SET PROBLEM: Copy all of the material below verbatim, with the pictures left out.

--- START OF DATA ---

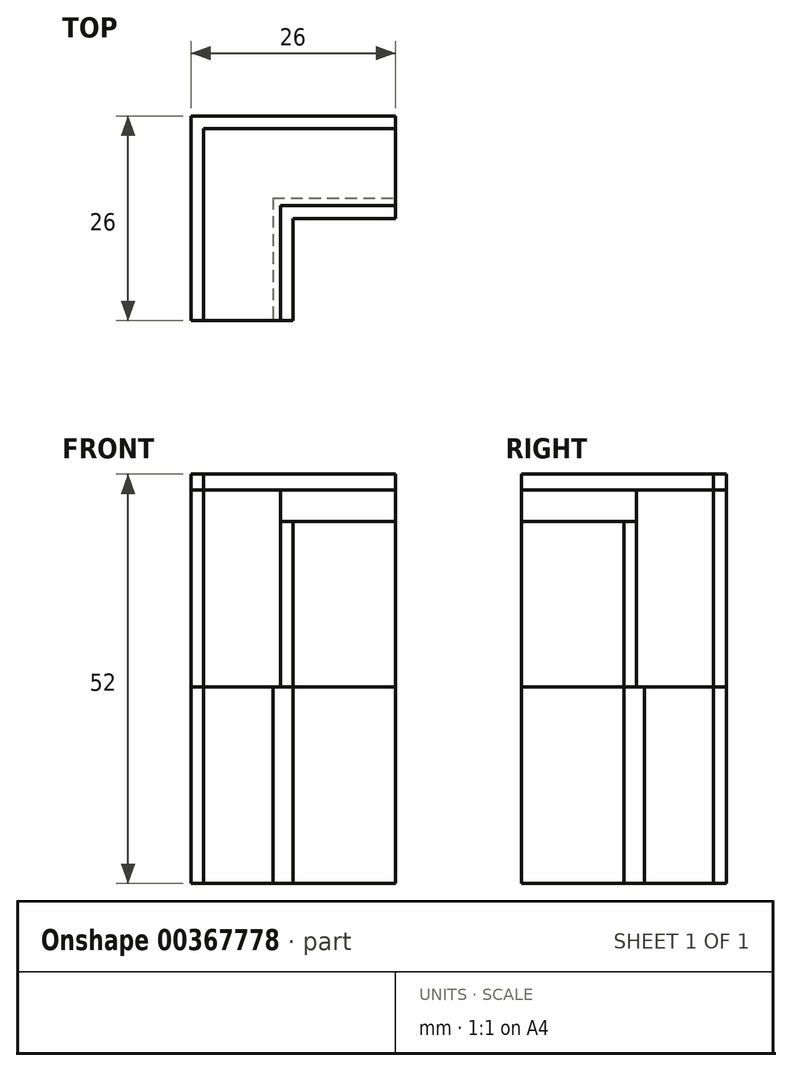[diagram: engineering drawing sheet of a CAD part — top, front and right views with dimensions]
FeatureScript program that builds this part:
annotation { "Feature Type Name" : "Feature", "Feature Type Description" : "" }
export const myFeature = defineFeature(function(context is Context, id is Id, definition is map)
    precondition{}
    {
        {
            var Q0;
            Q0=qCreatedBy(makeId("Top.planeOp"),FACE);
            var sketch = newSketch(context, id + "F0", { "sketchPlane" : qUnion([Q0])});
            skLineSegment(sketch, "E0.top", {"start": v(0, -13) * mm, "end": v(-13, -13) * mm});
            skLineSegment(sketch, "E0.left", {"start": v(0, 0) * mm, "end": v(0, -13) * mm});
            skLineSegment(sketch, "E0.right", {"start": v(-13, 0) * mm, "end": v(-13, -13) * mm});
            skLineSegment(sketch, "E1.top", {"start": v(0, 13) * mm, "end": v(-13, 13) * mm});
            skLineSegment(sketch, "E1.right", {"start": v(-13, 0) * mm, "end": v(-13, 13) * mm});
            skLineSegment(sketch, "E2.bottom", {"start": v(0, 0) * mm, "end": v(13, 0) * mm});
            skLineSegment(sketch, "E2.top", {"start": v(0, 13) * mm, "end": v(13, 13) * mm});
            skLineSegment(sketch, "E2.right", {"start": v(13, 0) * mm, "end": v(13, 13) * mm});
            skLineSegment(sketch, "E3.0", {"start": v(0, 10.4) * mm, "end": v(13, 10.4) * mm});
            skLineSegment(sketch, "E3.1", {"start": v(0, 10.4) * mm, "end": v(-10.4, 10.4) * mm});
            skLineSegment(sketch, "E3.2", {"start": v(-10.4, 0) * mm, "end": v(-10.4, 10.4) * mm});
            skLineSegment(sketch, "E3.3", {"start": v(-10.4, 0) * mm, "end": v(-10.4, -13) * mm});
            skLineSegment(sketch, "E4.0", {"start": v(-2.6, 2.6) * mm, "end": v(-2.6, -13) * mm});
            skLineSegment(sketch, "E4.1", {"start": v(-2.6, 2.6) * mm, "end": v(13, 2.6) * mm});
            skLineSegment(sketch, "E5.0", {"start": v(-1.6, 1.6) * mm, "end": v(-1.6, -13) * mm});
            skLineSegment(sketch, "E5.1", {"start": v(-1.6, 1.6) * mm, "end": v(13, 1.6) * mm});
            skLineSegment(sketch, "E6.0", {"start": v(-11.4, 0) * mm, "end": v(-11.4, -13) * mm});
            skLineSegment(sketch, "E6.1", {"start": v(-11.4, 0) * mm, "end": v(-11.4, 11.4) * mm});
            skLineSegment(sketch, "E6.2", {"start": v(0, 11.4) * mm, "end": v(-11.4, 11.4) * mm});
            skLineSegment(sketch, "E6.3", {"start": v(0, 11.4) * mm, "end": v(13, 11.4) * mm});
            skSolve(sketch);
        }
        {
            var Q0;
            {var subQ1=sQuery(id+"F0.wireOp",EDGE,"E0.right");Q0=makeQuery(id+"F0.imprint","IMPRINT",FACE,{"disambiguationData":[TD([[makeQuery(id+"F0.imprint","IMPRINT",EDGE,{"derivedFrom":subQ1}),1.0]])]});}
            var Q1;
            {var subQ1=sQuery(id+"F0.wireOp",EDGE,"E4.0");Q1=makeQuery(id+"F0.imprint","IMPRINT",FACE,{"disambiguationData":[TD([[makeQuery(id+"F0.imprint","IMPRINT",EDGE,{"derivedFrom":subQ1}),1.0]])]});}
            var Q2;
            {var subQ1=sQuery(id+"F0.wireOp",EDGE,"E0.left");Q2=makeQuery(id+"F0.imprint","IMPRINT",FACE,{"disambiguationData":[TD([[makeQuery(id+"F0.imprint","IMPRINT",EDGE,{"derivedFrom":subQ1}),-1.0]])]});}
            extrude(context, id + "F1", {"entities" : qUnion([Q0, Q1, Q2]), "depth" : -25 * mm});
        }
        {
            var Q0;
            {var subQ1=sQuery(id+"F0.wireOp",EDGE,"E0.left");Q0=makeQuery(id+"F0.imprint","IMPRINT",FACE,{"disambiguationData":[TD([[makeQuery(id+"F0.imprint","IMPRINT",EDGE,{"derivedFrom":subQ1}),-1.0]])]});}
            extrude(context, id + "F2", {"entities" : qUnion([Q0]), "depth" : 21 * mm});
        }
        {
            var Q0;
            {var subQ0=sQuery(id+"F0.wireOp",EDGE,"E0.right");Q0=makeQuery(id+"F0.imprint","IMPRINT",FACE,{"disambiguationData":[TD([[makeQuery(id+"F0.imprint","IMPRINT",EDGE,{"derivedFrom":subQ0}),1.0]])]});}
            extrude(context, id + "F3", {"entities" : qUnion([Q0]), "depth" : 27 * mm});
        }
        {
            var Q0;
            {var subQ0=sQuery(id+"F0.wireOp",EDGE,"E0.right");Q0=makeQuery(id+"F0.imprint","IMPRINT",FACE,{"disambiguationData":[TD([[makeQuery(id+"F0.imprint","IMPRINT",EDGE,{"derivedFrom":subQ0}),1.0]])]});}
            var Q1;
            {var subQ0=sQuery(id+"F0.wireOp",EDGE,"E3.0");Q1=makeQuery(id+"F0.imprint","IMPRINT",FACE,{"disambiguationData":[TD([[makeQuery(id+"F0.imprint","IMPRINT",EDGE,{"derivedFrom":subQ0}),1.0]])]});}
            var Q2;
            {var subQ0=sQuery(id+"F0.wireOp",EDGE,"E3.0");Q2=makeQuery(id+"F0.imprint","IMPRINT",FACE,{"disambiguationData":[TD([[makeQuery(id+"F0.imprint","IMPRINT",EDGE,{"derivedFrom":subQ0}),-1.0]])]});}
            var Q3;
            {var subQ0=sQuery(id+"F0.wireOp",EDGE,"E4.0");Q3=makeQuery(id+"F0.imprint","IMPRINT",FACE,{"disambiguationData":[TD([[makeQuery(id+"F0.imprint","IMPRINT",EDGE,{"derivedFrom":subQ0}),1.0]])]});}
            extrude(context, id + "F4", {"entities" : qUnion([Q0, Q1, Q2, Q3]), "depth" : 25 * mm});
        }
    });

--- END OF DATA ---

THE ANSWER:
[diagram: engineering drawing sheet of a CAD part — top, front and right views with dimensions]
FeatureScript program that builds this part:
annotation { "Feature Type Name" : "Feature", "Feature Type Description" : "" }
export const myFeature = defineFeature(function(context is Context, id is Id, definition is map)
    precondition{}
    {
        {
            var Q0;
            Q0=qCreatedBy(makeId("Top.planeOp"),FACE);
            var sketch = newSketch(context, id + "F0", { "sketchPlane" : qUnion([Q0])});
            skLineSegment(sketch, "E0.top", {"start": v(0, -13) * mm, "end": v(-13, -13) * mm});
            skLineSegment(sketch, "E0.left", {"start": v(0, 0) * mm, "end": v(0, -13) * mm});
            skLineSegment(sketch, "E0.right", {"start": v(-13, 0) * mm, "end": v(-13, -13) * mm});
            skLineSegment(sketch, "E1.top", {"start": v(0, 13) * mm, "end": v(-13, 13) * mm});
            skLineSegment(sketch, "E1.right", {"start": v(-13, 0) * mm, "end": v(-13, 13) * mm});
            skLineSegment(sketch, "E2.bottom", {"start": v(0, 0) * mm, "end": v(13, 0) * mm});
            skLineSegment(sketch, "E2.top", {"start": v(0, 13) * mm, "end": v(13, 13) * mm});
            skLineSegment(sketch, "E2.right", {"start": v(13, 0) * mm, "end": v(13, 13) * mm});
            skLineSegment(sketch, "E3.0", {"start": v(0, 10.4) * mm, "end": v(13, 10.4) * mm});
            skLineSegment(sketch, "E3.1", {"start": v(0, 10.4) * mm, "end": v(-10.4, 10.4) * mm});
            skLineSegment(sketch, "E3.2", {"start": v(-10.4, 0) * mm, "end": v(-10.4, 10.4) * mm});
            skLineSegment(sketch, "E3.3", {"start": v(-10.4, 0) * mm, "end": v(-10.4, -13) * mm});
            skLineSegment(sketch, "E4.0", {"start": v(-2.6, 2.6) * mm, "end": v(-2.6, -13) * mm});
            skLineSegment(sketch, "E4.1", {"start": v(-2.6, 2.6) * mm, "end": v(13, 2.6) * mm});
            skLineSegment(sketch, "E5.0", {"start": v(-1.6, 1.6) * mm, "end": v(-1.6, -13) * mm});
            skLineSegment(sketch, "E5.1", {"start": v(-1.6, 1.6) * mm, "end": v(13, 1.6) * mm});
            skLineSegment(sketch, "E6.0", {"start": v(-11.4, 0) * mm, "end": v(-11.4, -13) * mm});
            skLineSegment(sketch, "E6.1", {"start": v(-11.4, 0) * mm, "end": v(-11.4, 11.4) * mm});
            skLineSegment(sketch, "E6.2", {"start": v(0, 11.4) * mm, "end": v(-11.4, 11.4) * mm});
            skLineSegment(sketch, "E6.3", {"start": v(0, 11.4) * mm, "end": v(13, 11.4) * mm});
            skSolve(sketch);
        }
        {
            var Q0;
            {var subQ1=sQuery(id+"F0.wireOp",EDGE,"E0.right");Q0=makeQuery(id+"F0.imprint","IMPRINT",FACE,{"disambiguationData":[TD([[makeQuery(id+"F0.imprint","IMPRINT",EDGE,{"derivedFrom":subQ1}),1.0]])]});}
            var Q1;
            {var subQ1=sQuery(id+"F0.wireOp",EDGE,"E4.0");Q1=makeQuery(id+"F0.imprint","IMPRINT",FACE,{"disambiguationData":[TD([[makeQuery(id+"F0.imprint","IMPRINT",EDGE,{"derivedFrom":subQ1}),1.0]])]});}
            var Q2;
            {var subQ1=sQuery(id+"F0.wireOp",EDGE,"E0.left");Q2=makeQuery(id+"F0.imprint","IMPRINT",FACE,{"disambiguationData":[TD([[makeQuery(id+"F0.imprint","IMPRINT",EDGE,{"derivedFrom":subQ1}),-1.0]])]});}
            extrude(context, id + "F1", {"entities" : qUnion([Q0, Q1, Q2]), "depth" : -25 * mm});
        }
        {
            var Q0;
            {var subQ1=sQuery(id+"F0.wireOp",EDGE,"E0.left");Q0=makeQuery(id+"F0.imprint","IMPRINT",FACE,{"disambiguationData":[TD([[makeQuery(id+"F0.imprint","IMPRINT",EDGE,{"derivedFrom":subQ1}),-1.0]])]});}
            extrude(context, id + "F2", {"entities" : qUnion([Q0]), "depth" : 21 * mm});
        }
        {
            var Q0;
            {var subQ0=sQuery(id+"F0.wireOp",EDGE,"E0.right");Q0=makeQuery(id+"F0.imprint","IMPRINT",FACE,{"disambiguationData":[TD([[makeQuery(id+"F0.imprint","IMPRINT",EDGE,{"derivedFrom":subQ0}),1.0]])]});}
            extrude(context, id + "F3", {"entities" : qUnion([Q0]), "depth" : 27 * mm});
        }
        {
            var Q0;
            {var subQ0=sQuery(id+"F0.wireOp",EDGE,"E0.right");Q0=makeQuery(id+"F0.imprint","IMPRINT",FACE,{"disambiguationData":[TD([[makeQuery(id+"F0.imprint","IMPRINT",EDGE,{"derivedFrom":subQ0}),1.0]])]});}
            var Q1;
            {var subQ0=sQuery(id+"F0.wireOp",EDGE,"E3.0");Q1=makeQuery(id+"F0.imprint","IMPRINT",FACE,{"disambiguationData":[TD([[makeQuery(id+"F0.imprint","IMPRINT",EDGE,{"derivedFrom":subQ0}),1.0]])]});}
            var Q2;
            {var subQ0=sQuery(id+"F0.wireOp",EDGE,"E3.0");Q2=makeQuery(id+"F0.imprint","IMPRINT",FACE,{"disambiguationData":[TD([[makeQuery(id+"F0.imprint","IMPRINT",EDGE,{"derivedFrom":subQ0}),-1.0]])]});}
            var Q3;
            {var subQ0=sQuery(id+"F0.wireOp",EDGE,"E4.0");Q3=makeQuery(id+"F0.imprint","IMPRINT",FACE,{"disambiguationData":[TD([[makeQuery(id+"F0.imprint","IMPRINT",EDGE,{"derivedFrom":subQ0}),1.0]])]});}
            extrude(context, id + "F4", {"entities" : qUnion([Q0, Q1, Q2, Q3]), "depth" : 25 * mm});
        }
    });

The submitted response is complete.